InfoQ: You spoke about your expectations regarding the product management role when you switched to it. What expectations turned out to be true? What didn’t?
Sephton: Working in a small company, it was difficult to find a balance between focusing on strategy while also being accountable for delivery, hence my talk for Agile Summit being about this! Now being an account manager at ProdPad and speaking with lots of customers, I see we’re all in similar positions.
Companies are in varying states of change, learning how if they focus more on outcomes, and particularly allow product managers to strategise and consider problems and work on outcomes (rather than how many features they can launch every month or quarter), then they see greater benefits and a better, well-purposed product. One great exercise is Teresa Torres’ Opportunity Solution Tree. It’s a great tool to remind us that there are a lot of potential solutions to problems, and encourages us to focus on the desired outcomes and explore all possible opportunities, as opposed to thinking of a great idea and getting stuck on it.
InfoQ: What are the main things that you have learned becoming a product manager?
Sephton: I now understand the importance of targeting your audience and getting your product to be really good at one thing, to avoid becoming a Frankenstein by trying to meet multiple needs. Get specific and excel at that. I learnt it’s ok to fail and test things as that’s all learning; knowledge and understanding is the only way to a great product.
I found that all the communication skills I’d learned as a project manager are put to the test in product; when you work with passionate people it can be hard to not take things personally, as building products is creative and takes a part of yourself.

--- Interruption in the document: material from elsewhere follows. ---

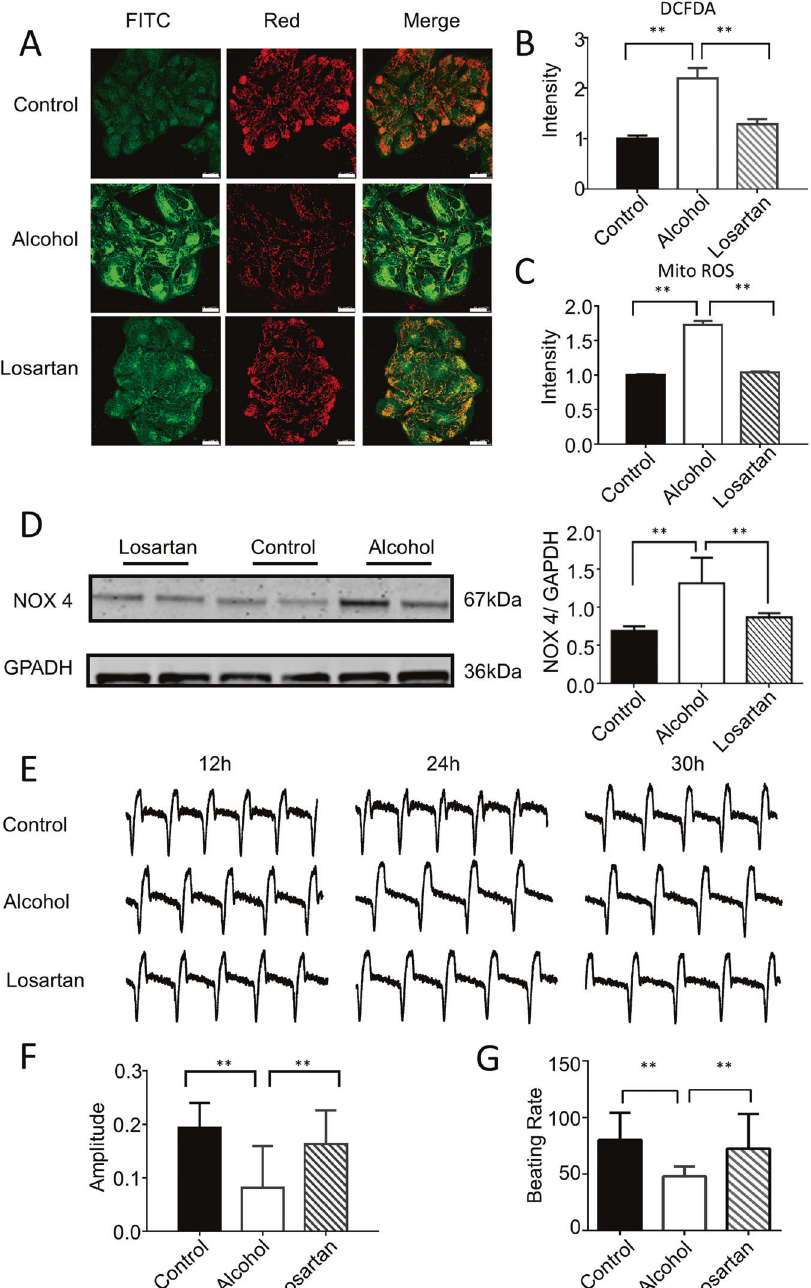
Fig. 5 Blocking AT1R prevents the electrophysiological abnormalities and cardiac oxidative stress in hiPSC-CMs models of ACM. A Representative immuno fl uorescence images of JC-1 labeling showed a reduction in green fl uorescence intensity after losartan administration compared with that after alcohol treatment ( n = 20). Scale bar = 25 μ m. B Representative immuno fl uorescence images of CM-H2DCFDA showed that losartan restored the level of mitochondrial oxidative stress induced by 100-mM alcohol. ( n = 10) C Representative immuno fl uorescence images of Texas red labeling showed that losartan restored the level of the oxidative stress induced by 100-mM alcohol. ( n = 10) D Western blotting and quantitative statistics showed that losartan restored the protein expression level of NOX4 induced by 100-mM alcohol ( n = 5). E – G RTCA for dynamically monitoring cell index waveform, amplitude and beat frequency showed that losartan restored the electrophysiological disturbance of hiPSC-CMs induced by 100 mM alcohol [ F ( n = 39); G ( n = 41)]. Results are presented as means ± standard error of the mean (** P < 0.01; two-sided Student ’ s t -test or one-way analysis of Western blotting which was blocked with 5% albumin bovine at room temperature for 1 h Proteins from hiPSC-CMs were extracted using a Protein Extraction Kit and then incubated at 4 °C overnight with the primary antibodies GAPDH, (Promega, USA). The protein concentration of the supernatant was AT1R, and NOX4 (Santa Cruz, USA) and then with IR dye-conjugated measured using the BCA method. Then, 20 µg protein was separated on secondary antibodies (Rockland Immunochemical, USA) for 1 h at room 10% SDS-PAGE and transferred to PVDF membrane at 300 mA for 90 min, temperature. GAPDH was used as an internal control. Blots were exposed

I also discovered that the product community is awesome! We’re all so supportive and love to share and learn, it’s great to be part of an industry like that where you can grow together. That’s why I helped co-found ProductTank Oxford (part of the Mind the Product ProductTank community).
InfoQ: How can we become proactive rather than reactive in delivery?
Sephton: In order to become proactive, you need to have understanding and information. Continuous discovery through something like dual track agile provides a good example of how you can achieve this. In this approach, teams have both discovery and delivery work happening concurrently, as opposed to waterfall, where first discovery would happen, then the delivery work. This process allows you to iterate quickly and learn from testing and gathering feedback, which then helps to better inform further development work. Whereas in waterfall, you have to make a lot of assumptions up front and then people would only get their hands on it once it’s done, which is often too late to make effective changes, resulting in costly mistakes based on said assumptions that have not been tested effectively.
Teams become reactive when they aren’t informed or know what’s coming up; they just get told to build x because someone, either an internal stakeholder or customer, has told them to. They don’t have the understanding as to why they are building it, so the teams then can’t inform how to make that the best solution to the problem they’re looking to solve. Through empowering your product and delivery teams to constantly nurture their product backlog of ideas, allowing them space to listen and understand customer needs, your delivery will become better focused on improving outcomes that meet both your business and customer needs. Having an outcome-based roadmap, rather than focusing on timelines only when it comes to strategy, will help with this.